Corduroy
- Cover art
- Author: Don Freeman
- Illustrator: Don Freeman
- Cover artist: Freeman
- Language: English
- Genre: Children's literature, picture book
- Publisher: Viking Press
- Publication date: 1968
- Publication place: United States
- Media type: Hardcover
- Pages: 32
- ISBN: 0-590-30907-2
- Preceded by: N/A
- Followed by: A Pocket for Corduroy

= Corduroy (book) =

1968 children's picture book by Don Freeman

Corduroy is a 1968 children's book written and illustrated by Don Freeman, and published by The Viking Press. Based on a 2007 online poll, the US National Education Association listed the book as one of its "Teachers' Top 100 Books for Children." It was one of the "Top 100 Picture Books" of all time in a 2012 poll by School Library Journal. The book is about the titular character, a sentient teddy bear, in a department store whose name refers to the corduroy outfit he is wearing.

==History==
Don Freeman explained that he had an idea of writing a story taking place in a department store, in which a character wanders around after the doors close. He wanted the storyline to portray a difference between the luxury of such department store and the simple life most people live, at the same time highlighting basic values. The bear's name was derived from another children's book by Freeman, Corduroy, the Inferior Decorator, which tells about a boy driving his parents crazy by painting on their apartment's walls. The book was never published, but Freeman reused the boy's name when writing Corduroy. Secondly, it has been reported that the name Corduroy had been a nickname for his son, Roy.
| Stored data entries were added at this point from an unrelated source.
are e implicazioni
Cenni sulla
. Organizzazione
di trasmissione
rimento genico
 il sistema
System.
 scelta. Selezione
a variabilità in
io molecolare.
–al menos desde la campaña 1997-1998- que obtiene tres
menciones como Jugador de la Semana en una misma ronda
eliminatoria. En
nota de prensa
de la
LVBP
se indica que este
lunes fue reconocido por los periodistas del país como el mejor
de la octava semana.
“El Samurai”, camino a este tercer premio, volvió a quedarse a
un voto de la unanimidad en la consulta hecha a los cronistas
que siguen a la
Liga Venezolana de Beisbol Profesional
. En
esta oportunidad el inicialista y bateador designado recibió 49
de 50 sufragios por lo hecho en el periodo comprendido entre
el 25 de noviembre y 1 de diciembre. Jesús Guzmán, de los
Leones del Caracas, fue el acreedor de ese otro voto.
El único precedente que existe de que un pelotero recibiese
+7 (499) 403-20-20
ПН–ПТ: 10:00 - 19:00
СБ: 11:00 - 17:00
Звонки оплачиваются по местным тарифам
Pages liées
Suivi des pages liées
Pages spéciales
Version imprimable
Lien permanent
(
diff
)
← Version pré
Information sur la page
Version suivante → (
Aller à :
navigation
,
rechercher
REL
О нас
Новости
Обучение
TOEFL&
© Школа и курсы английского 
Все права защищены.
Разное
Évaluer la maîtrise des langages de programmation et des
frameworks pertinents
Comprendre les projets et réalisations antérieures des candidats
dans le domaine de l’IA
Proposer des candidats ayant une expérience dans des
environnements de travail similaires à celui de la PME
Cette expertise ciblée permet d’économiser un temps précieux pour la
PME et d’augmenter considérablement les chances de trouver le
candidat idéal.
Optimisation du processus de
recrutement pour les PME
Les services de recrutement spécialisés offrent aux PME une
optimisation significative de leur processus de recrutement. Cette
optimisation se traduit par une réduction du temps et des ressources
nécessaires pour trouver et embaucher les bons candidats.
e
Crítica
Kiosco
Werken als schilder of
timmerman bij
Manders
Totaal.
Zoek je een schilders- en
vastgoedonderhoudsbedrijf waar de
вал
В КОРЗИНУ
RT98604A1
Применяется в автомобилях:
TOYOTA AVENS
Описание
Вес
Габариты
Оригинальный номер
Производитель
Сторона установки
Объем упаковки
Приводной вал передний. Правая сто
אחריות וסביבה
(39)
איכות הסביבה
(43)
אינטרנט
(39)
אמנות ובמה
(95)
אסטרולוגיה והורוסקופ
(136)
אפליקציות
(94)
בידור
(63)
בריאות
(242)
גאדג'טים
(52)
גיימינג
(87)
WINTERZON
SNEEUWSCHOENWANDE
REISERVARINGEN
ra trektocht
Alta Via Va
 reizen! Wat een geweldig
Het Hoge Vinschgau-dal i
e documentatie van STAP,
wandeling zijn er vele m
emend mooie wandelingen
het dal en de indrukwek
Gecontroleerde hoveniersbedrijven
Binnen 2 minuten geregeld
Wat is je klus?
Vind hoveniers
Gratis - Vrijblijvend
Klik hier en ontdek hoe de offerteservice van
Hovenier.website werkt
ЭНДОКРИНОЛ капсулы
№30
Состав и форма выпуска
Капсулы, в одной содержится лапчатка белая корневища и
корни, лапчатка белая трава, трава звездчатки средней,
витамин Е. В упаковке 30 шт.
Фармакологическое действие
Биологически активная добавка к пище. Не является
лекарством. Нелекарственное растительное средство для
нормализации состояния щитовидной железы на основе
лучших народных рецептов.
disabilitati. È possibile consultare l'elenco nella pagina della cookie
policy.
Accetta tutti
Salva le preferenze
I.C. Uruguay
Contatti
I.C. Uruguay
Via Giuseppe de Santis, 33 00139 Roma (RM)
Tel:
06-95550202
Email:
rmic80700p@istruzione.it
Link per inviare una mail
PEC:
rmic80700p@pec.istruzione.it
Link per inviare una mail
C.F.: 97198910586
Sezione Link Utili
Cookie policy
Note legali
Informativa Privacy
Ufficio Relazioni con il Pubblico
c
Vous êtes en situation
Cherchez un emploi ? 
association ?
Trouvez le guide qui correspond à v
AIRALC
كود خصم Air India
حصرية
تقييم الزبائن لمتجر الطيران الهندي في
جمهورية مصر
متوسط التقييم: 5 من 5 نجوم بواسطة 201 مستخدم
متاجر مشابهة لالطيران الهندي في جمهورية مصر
The book was rejected when first sent to Freeman's publisher, The Viking Press. The writer then sent it to a number of other publishers, who also provided him with negative feedback. Freeman presented the book once again to The Viking Press and was finally given a chance.
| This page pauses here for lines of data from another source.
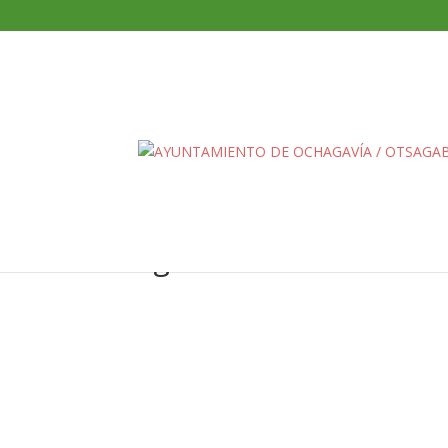
Agencia Zurich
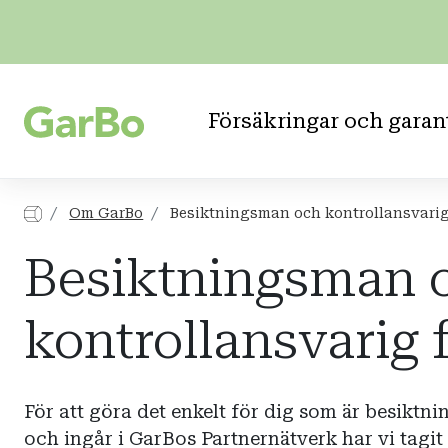
Försäkringar och garan
Om GarBo
Besiktningsman och kontrollansvarig
Besiktningsman 
kontrollansvarig 
För att göra det enkelt för dig som är besiktn
och ingår i GarBos Partnernätverk har vi tagi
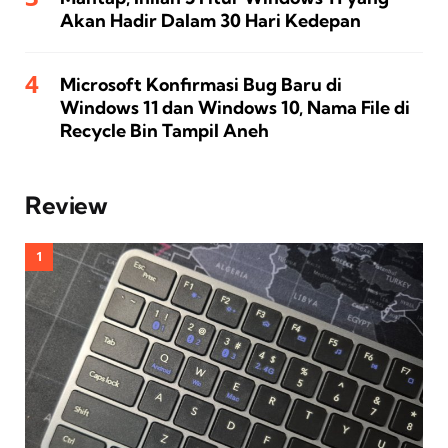
Akan Hadir Dalam 30 Hari Kedepan
Microsoft Konfirmasi Bug Baru di
Windows 11 dan Windows 10, Nama File di
Recycle Bin Tampil Aneh
Review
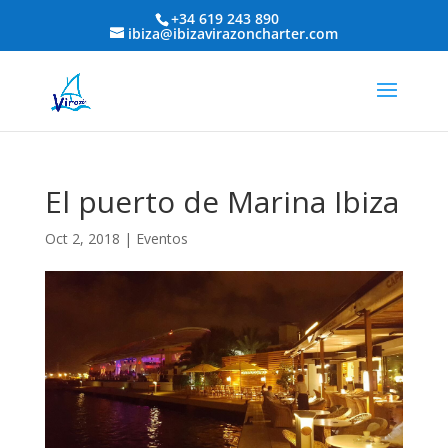
+34 619 243 890
ibiza@ibizavirazoncharter.com
El puerto de Marina Ibiza
Oct 2, 2018
|
Eventos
Don Freeman wrote a sequel, A Pocket for Corduroy, in 1978 but died before it was published. In 2006, children's book author B. G. Hennessy published Corduroy Lost and Found as a sequel to Don Freeman's earlier works. A special 40th anniversary edition of Corduroy was released in 2008. Actress Viola Davis wrote a sequel, Corduroy Takes a Bow, which was published by Penguin Random House on September 4, 2018.

==Plot==
A teddy bear in overalls named Corduroy is displayed in the toy section of a large department store. Every day, he hopes that someone will buy him and keep him as their own. One day, a young girl arrives at the store with her mother and spots the bear. She is eager to buy him, but her mother refuses to spend more money and points out that the bear is missing a button on his overalls. The girl and her mother leave.

That night, when the shoppers and employees have gone, Corduroy decides to find the missing button himself and goes on a trip around the department store. He marvels at an escalator, which he takes to the furniture section of the department store. Corduroy marvels at the furniture and crawls onto a bed, where he sees one of the mattress's button-like tufts and thinks it is his missing button. Corduroy pulls on it with such force that he topples off the bed and accidentally knocks over a lamp. A security guard hears the crash and rushes to the scene, finding Corduroy, whom he returns to the toy section.

Early the next day, the girl comes back with money she had found in her piggy bank. She introduces herself as Lisa and buys Corduroy. At home, she sews a button onto Corduroy's overalls, after which Lisa and Corduroy hug, acknowledging how they are glad to have found a friend.

==Adaptations==
- Corduroy was made into a short live-action movie in 1984 by Weston Woods and Evergreen/Firehouse Productions. The movie was also released on DVD in 2003.
- In 1997, a direct-to-video animated series, The Adventures of Corduroy, was produced, which ran until 1999.
- In 2000, another animated Corduroy TV series was produced in Canada, which ran on PBS Kids until 2001.
- On November 14, 2016, it was announced that Tim Story will direct a film adaptation of the story for CBS Films, and Walden Media will co-develop the project with Jack and Kate Angelo writing the script.
- A stage adaptation was produced by Children's Theatre Company in 2018.